Recorded information Start Marker

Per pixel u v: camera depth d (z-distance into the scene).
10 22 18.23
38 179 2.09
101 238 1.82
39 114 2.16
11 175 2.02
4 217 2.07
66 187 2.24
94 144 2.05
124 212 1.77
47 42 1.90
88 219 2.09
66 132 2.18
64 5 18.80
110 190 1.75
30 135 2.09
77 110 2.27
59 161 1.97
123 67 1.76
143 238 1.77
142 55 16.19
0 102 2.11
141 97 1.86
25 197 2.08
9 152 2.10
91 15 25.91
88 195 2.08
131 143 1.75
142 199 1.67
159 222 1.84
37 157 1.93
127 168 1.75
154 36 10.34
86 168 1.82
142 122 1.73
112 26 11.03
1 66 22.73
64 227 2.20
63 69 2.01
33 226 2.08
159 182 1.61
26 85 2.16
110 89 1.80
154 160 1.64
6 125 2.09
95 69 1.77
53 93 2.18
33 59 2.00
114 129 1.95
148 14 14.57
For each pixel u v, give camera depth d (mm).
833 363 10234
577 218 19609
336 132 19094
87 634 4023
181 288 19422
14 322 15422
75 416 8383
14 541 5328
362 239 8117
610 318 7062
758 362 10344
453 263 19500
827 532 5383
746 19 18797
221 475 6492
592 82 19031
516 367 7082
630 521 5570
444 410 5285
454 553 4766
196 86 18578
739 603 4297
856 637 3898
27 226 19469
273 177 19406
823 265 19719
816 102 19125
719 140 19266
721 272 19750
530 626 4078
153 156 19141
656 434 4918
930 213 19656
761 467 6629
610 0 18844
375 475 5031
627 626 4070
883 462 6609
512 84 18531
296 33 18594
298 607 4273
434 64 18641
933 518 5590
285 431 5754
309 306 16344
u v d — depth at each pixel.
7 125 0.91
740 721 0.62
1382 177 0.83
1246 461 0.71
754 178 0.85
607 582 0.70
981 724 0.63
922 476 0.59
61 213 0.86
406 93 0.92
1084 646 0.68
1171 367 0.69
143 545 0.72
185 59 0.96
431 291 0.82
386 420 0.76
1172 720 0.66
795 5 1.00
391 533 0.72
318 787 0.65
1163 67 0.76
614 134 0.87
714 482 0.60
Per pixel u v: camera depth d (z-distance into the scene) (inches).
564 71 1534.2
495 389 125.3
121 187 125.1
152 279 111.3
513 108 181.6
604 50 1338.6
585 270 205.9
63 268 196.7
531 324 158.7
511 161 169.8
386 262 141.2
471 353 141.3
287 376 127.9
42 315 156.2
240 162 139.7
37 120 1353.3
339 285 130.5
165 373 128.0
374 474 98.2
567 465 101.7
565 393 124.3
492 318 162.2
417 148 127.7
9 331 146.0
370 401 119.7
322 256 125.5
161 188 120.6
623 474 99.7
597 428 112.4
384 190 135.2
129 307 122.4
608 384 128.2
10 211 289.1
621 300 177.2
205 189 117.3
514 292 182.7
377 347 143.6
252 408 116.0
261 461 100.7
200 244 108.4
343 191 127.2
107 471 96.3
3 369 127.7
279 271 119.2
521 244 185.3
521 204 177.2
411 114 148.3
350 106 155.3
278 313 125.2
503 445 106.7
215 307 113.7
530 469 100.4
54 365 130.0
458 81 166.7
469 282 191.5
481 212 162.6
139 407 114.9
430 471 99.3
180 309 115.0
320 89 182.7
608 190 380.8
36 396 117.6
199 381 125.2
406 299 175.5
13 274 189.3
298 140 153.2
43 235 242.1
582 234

Recorded information End Marker

Nothing but the lines from the start of the data above through the line with "131 143 1.75" should appear in your answer, copied exactly.

Per pixel u v: camera depth d (z-distance into the scene).
10 22 18.23
38 179 2.09
101 238 1.82
39 114 2.16
11 175 2.02
4 217 2.07
66 187 2.24
94 144 2.05
124 212 1.77
47 42 1.90
88 219 2.09
66 132 2.18
64 5 18.80
110 190 1.75
30 135 2.09
77 110 2.27
59 161 1.97
123 67 1.76
143 238 1.77
142 55 16.19
0 102 2.11
141 97 1.86
25 197 2.08
9 152 2.10
91 15 25.91
88 195 2.08
131 143 1.75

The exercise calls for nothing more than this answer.